SEP

“vous faites des études de communication???”

20 février 2018
J’ai senti sa main sur mon genou, sa chaleur quand elle m’a prise dans ses bras dans la rue après ce rendez-vous difficile. Heureusement, je n’étais pas seule pour endurer et supporter le poids de cette douloureuse épreuve. Il y a eu ma mère d’abord, mes sœurs, mes amies, mon chéri toujours. Il y a eu des petits mots, des petits gestes, des encouragements, des rires qui ont été un grand soutien. Il y a eu tous ces moments pendant lesquels je suis parvenue à oublier le reflet immonde que la SEP déversait sur moi. Ce goût amer et infect a mis du temps mais s’est évaporé doucement. J’ai souvent tenté de le diluer, de m’en détacher. Mais cela a été très long. Au début l’envie de pleurer était plus forte que tout. Je pouvais exploser en sanglots à chaque instant. J’avais tellement besoin que l’on vienne me réconforter. Mais je me suis enfermée, je me suis construit une carapace. Je ne voulais pas en parler ni affronter la réalité. Je disais “oui ça va”.

 

 

 

J’étais hermétique à toute discussion concernant ma santé. Je ne voulais pas que mes proches souffrent à cause de moi. J’étais en colère. J’étais contradictoire. J’avais envie que l’on m’aide et en même temps, j’interdisais presque qu’on me tende la main. Le jour où j’ai eu confirmation du diagnostic lors d’une hospitalisation, je me suis dit “ce n’est pas possible, vous devez faire erreur madame”. Je n’en voulais pas. Je ne voulais pas en entendre parler. Personne ne devait savoir. Je la fuyais. Je voulais la vomir mais elle m’avait déjà emportée, engloutie et propulsée au fond du trou. J’avançais les yeux bandés.

 

Le 31 décembre 1999, mon chéri m’a dit que j’étais la femme de sa vie, qu’il aimerait vivre avec moi. Ca m’ a énormément touchée. Mais j’ai failli le faire répéter. Intérieurement, je lui disais, tu ne peux pas être amoureux de moi, je suis une imposture. Mon corps est malade. A l’intérieur, c’est l’horreur. Mon corps est pourri. Un jour, ce sera visible. J’avais peur de ne pas suivre et de le décevoir si mes problèmes de santé s’accéléraient. Ma tête était polluée.
Mon chéri est à mes côtés depuis le début. Même avec lui, j’avais du mal à en parler. Ce ne sont pas des choses que l’on a envie d’afficher devant mais plutôt d’écrire en tous petits caractères au dos. Il m’a toujours soutenu, consolé, réconforté, encouragé, pris dans ses bras. Il me rassurait. On allait construire ensemble un château fort, à notre rythme. On allait y arriver, on allait prendre le temps. L’avenir était inquiétant et incertain mais je n’étais pas seule. Je pouvais continuer à croire en moi, à rêver, à espérer et tenter de refaire confiance à la vie. On a appris à se connaître, à se construire avec la maladie. J’ai consulté une psychothérapeute également qui m’a beaucoup aidé à accepter la maladie, à apprendre à vivre avec et à voir le positif sur mon chemin. Tout était à réapprendre. Toute ma perception avait été modifiée. La SEP a tout bousculé chez moi. Mes repères ont été retournés, falsifiés, chiffonnés.

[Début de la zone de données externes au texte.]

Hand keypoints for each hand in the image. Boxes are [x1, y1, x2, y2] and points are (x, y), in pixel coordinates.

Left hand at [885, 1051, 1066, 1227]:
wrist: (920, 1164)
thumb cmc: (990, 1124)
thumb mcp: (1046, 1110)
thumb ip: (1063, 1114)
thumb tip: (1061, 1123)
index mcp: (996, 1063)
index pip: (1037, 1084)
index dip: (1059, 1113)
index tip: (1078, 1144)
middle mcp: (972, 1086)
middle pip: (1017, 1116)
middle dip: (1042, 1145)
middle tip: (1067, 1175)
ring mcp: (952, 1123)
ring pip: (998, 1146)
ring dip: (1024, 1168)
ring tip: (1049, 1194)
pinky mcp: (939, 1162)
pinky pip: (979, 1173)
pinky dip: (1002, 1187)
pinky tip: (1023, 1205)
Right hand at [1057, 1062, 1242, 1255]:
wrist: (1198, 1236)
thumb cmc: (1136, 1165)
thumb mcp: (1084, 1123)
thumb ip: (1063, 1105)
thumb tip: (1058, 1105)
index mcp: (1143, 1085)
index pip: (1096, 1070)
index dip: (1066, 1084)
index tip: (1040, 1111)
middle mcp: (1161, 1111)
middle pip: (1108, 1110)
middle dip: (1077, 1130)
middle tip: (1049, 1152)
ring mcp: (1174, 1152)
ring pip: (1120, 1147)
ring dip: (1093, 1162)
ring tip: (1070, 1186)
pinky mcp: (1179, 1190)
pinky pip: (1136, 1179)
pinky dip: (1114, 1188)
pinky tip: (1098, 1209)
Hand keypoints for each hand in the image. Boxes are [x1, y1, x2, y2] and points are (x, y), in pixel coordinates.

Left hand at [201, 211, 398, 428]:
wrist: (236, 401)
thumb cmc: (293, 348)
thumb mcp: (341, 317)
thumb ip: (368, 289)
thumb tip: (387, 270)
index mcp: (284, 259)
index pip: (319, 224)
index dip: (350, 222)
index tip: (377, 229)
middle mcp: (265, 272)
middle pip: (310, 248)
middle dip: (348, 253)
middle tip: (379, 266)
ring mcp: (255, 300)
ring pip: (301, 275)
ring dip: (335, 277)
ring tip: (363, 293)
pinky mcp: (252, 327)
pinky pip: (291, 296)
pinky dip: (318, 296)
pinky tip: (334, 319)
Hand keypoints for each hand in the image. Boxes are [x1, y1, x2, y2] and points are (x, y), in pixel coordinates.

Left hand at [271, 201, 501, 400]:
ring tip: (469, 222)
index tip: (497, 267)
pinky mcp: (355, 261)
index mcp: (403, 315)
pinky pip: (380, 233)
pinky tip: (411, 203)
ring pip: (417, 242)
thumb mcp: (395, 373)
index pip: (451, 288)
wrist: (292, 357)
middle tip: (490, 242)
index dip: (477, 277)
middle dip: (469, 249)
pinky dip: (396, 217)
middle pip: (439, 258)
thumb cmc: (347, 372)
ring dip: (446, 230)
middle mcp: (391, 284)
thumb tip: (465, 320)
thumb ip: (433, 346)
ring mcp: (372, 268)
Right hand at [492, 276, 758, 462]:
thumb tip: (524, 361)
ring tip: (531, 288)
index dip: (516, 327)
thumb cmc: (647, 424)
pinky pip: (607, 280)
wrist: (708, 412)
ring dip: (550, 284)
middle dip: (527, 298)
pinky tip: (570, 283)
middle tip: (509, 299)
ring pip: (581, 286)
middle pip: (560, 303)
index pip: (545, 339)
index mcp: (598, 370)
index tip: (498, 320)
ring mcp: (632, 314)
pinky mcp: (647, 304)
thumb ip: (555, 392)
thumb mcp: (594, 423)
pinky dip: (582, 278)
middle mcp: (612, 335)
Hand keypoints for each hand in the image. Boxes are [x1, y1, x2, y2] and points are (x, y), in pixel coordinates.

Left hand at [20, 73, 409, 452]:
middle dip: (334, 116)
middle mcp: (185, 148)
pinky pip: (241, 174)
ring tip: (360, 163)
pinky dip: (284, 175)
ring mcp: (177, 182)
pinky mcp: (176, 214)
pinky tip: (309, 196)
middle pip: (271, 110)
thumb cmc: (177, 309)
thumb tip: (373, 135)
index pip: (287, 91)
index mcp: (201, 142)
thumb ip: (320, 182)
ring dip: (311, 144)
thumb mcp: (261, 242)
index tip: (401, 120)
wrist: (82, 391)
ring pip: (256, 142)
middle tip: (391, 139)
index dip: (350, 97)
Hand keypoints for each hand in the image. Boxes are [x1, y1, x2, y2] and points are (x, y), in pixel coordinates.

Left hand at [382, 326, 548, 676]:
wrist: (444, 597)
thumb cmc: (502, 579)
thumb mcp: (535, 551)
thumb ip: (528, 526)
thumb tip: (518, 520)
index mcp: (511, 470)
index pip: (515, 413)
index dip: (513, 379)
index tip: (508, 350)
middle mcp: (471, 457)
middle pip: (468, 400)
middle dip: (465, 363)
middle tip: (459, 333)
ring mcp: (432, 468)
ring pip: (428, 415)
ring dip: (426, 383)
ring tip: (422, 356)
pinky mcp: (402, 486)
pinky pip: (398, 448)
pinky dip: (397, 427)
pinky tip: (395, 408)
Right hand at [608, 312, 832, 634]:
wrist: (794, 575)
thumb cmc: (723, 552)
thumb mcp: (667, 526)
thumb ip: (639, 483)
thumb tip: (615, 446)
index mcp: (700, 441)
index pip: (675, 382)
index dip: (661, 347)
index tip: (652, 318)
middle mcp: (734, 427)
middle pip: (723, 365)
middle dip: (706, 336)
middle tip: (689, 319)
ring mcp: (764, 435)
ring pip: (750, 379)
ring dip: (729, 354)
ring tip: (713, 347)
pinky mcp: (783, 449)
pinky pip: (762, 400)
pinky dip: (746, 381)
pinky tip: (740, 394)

Mon ouverture aux autres, ma perception de l’avenir, le rapport que j’avais avec mon corps, cette maladie dégénérative avait tout détruit. Il a fallu que je revois ma façon de manger, de parler, de marcher, d’écrire, de toucher, etc. Il me fallait me réapproprier ma façon d’être. Tout a été compliqué au début. L’imprévisibilité et la force des symptômes m’ont anéantie. Il fallait presque que je ré-apprenne à respirer et ne pas rester en apnée.
J’ai passé tellement de temps à fuir la maladie, à essayer de la dissimuler, tenter de ne rien laisser paraître, faire attention à chaque geste en permanence, que c’est encore difficile aujourd’hui de m’ouvrir aux autres, d’être moi-même, d’être spontanée et à l’aise avec des personnes que je connais moins. Il y a toutes ces personnes qui me sont chères, qui m’ont énormément aidée et m’aident encore à ne pas baisser les bras, à toujours avancer, à voir le chemin parcouru. Il y a des amitiés qui se sont renforcées, des liens qui se créent, d’autres qui s’estompent. Il y a des personnes à qui j’en ai parlé tout de suite, d’autres avec qui je n’en parlerai sans doute jamais, d’autres avec qui ce n’est pas venu immédiatement car il me faut du temps pour me confier. Mais j’y travaille et j’espère qu’un jour j’arriverai à me détacher totalement de l’ombre que la maladie a sur moi.